## WHAT THE TASK REQUIRES:
Leave the images out. Give every line below again, precisely.

## SUPPLIED DATA:
»»
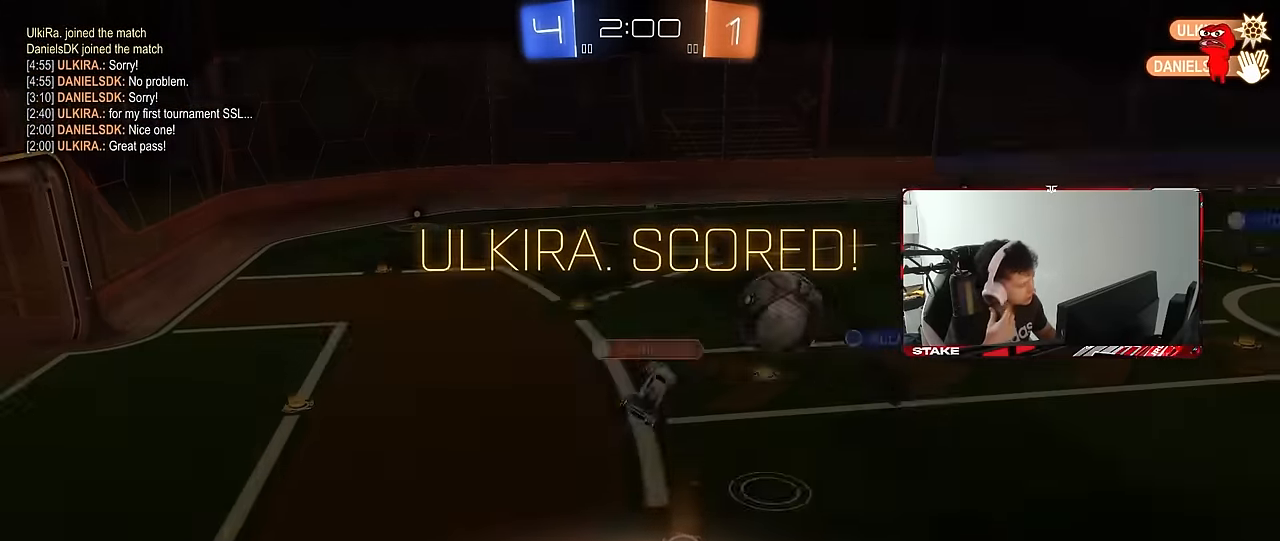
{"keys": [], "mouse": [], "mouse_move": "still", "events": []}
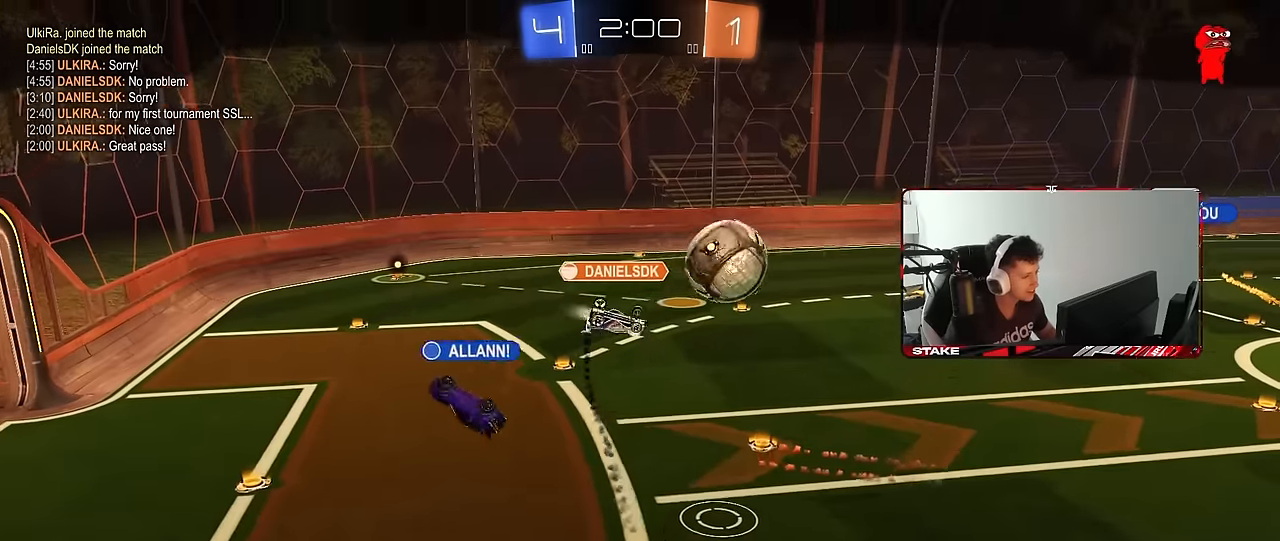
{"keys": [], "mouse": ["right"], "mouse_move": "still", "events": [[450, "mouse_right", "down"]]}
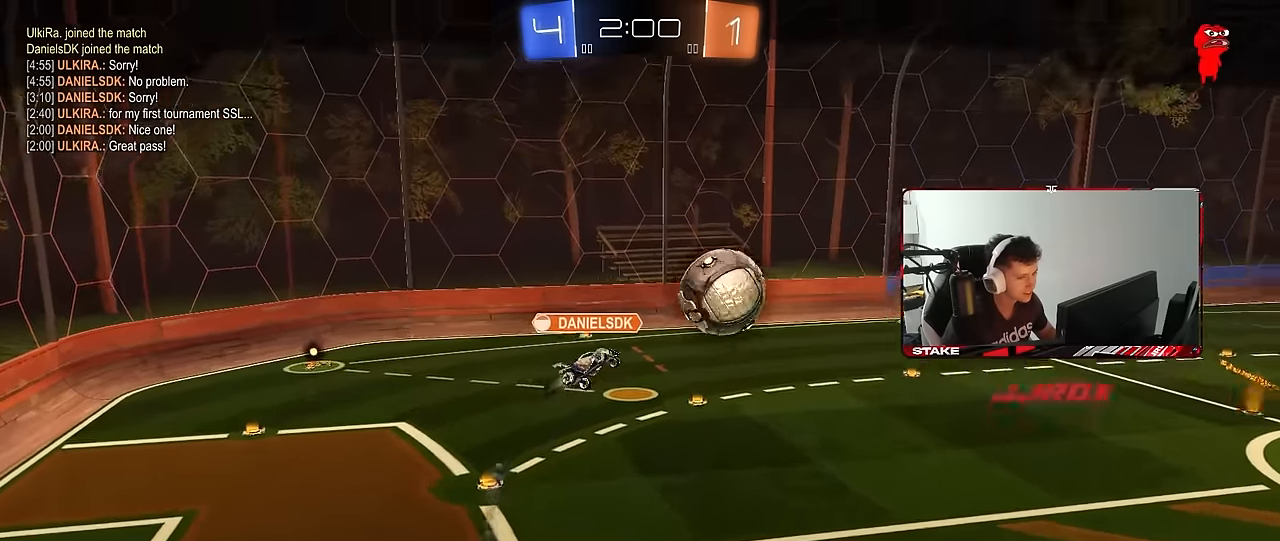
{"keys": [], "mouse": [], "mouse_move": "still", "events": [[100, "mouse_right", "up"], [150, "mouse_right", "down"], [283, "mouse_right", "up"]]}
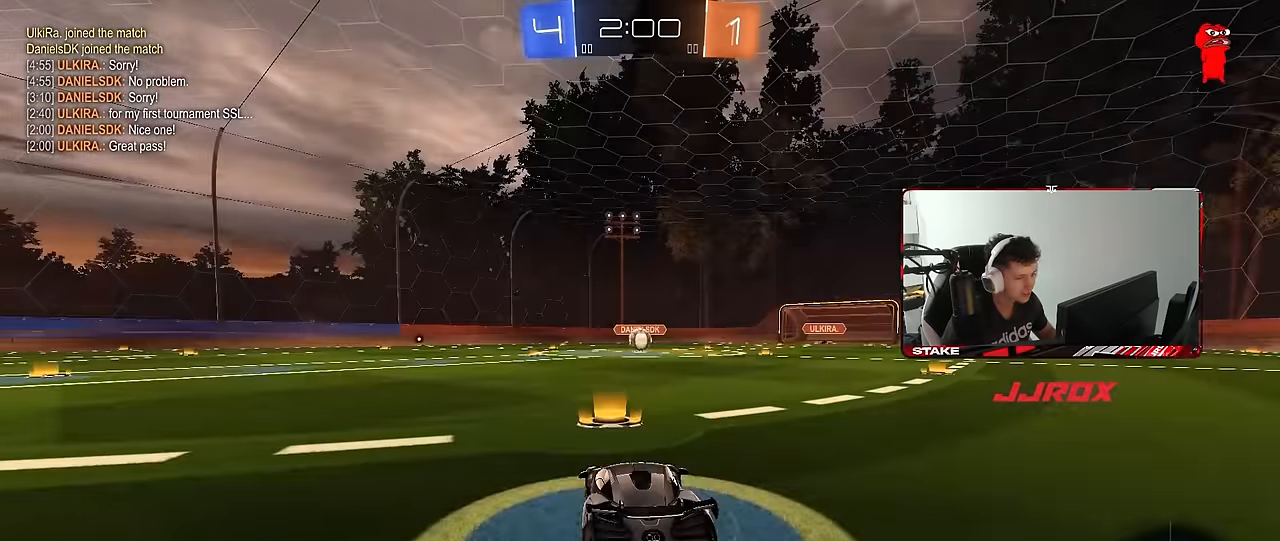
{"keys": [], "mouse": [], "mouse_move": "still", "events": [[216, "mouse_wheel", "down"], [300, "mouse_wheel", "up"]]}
««
## SOLUTION:
{"keys": [], "mouse": [], "mouse_move": "still", "events": []}
{"keys": [], "mouse": ["right"], "mouse_move": "still", "events": [[450, "mouse_right", "down"]]}
{"keys": [], "mouse": [], "mouse_move": "still", "events": [[100, "mouse_right", "up"], [150, "mouse_right", "down"], [283, "mouse_right", "up"]]}
{"keys": [], "mouse": [], "mouse_move": "still", "events": [[216, "mouse_wheel", "down"], [300, "mouse_wheel", "up"]]}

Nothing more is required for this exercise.